New Delhi refused to honour the award, prompting Cairn to begin trying to target billions of dollars worth of overseas Indian government assets, including real estate and planes, for seizure.
But New Delhi said last month it would refund what it had collected under the tax, including $1bn from Cairn, if the companies agreed to accept only the principal, forgoing interest and costs and to drop any outstanding legislation.
In the first sign that it is willing to settle its dispute, the Edinburgh-based company said it is “working with [the] government of India to expedite documentation and payment of refund” and was willing to forgo the additional $700m it is owed under the international award.
Cairn said a deal could be finalised within a “matter of weeks”. The company expects to receive a lump-sum payment in rupees, around Rs79bn, and then convert it into dollars.
It would return up to $700m to shareholders through a special dividend of $500m and a share buyback programme of up to $200m, subject to approval.
The remaining $300m “would be allocated to further expansion of the low cost, sustainable production base”, Cairn said.
The dispute proved increasingly embarrassing for India’s government after Cairn won the arbitration award. New Delhi argued the award violated its sovereign right to tax.
But Cairn in July secured an order from a French court freezing Indian-government owned properties in Paris as a step towards collecting on its debt. It also filed a lawsuit in a US court seeking to seize aeroplanes of state-owned carrier, Air India, in lieu of payment.

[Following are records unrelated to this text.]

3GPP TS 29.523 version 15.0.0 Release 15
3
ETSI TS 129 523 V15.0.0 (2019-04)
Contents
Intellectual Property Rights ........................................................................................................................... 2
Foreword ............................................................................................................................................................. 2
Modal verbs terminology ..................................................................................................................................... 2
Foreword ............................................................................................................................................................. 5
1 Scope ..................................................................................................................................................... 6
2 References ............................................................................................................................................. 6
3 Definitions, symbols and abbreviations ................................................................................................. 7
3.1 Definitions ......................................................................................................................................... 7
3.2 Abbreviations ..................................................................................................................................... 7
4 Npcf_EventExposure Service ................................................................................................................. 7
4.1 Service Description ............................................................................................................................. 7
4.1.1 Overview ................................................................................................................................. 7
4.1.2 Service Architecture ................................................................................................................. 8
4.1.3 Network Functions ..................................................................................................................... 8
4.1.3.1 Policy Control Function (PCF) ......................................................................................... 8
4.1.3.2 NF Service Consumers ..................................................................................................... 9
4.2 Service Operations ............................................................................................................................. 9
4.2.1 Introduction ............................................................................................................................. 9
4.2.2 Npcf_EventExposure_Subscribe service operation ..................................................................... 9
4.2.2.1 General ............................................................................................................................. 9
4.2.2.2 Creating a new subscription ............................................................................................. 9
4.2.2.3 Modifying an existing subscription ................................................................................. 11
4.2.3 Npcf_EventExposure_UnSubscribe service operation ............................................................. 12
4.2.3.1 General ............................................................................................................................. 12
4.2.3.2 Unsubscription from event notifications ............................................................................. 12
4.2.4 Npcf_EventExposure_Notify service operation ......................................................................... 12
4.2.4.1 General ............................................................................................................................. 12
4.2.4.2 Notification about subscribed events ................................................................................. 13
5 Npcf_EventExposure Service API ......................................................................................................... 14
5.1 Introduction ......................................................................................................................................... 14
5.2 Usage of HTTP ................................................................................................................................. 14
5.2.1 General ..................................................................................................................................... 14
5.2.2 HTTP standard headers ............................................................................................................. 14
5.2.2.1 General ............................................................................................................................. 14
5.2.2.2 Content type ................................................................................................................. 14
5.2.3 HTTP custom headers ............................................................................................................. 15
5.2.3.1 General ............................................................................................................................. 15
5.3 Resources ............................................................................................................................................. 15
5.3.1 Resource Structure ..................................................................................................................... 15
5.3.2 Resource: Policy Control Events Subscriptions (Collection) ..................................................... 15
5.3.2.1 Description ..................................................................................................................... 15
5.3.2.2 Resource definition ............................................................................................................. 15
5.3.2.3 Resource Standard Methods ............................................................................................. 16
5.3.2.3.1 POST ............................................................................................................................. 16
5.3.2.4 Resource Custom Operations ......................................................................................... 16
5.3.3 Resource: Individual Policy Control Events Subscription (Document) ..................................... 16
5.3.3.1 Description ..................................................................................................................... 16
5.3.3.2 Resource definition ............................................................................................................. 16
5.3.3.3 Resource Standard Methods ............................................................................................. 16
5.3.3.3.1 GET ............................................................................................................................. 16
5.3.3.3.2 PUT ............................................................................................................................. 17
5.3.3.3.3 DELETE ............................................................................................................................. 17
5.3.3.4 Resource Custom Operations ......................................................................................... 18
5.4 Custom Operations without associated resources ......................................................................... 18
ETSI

Modi, whose Bharatiya Janata Party opposed the retrospective tax when in opposition in 2012, is hoping that scrapping it and settling with Cairn and other companies will help to repair the country’s reputation as an investment destination. He is courting foreign investment as part of an effort to help India’s economy recover from the shock of the Covid-19 pandemic.
Analysts at JPMorgan said the move “de-risks” approximately $1.06bn of the expected award and more than two-thirds are expected to be returned to Cairn before the year end.
“Progress in resolving our Indian tax issue and active portfolio management leave Cairn well positioned to deliver growth from a sustainable business, focused on generating further value and returns for shareholders,” said Simon Thomson, chief executive.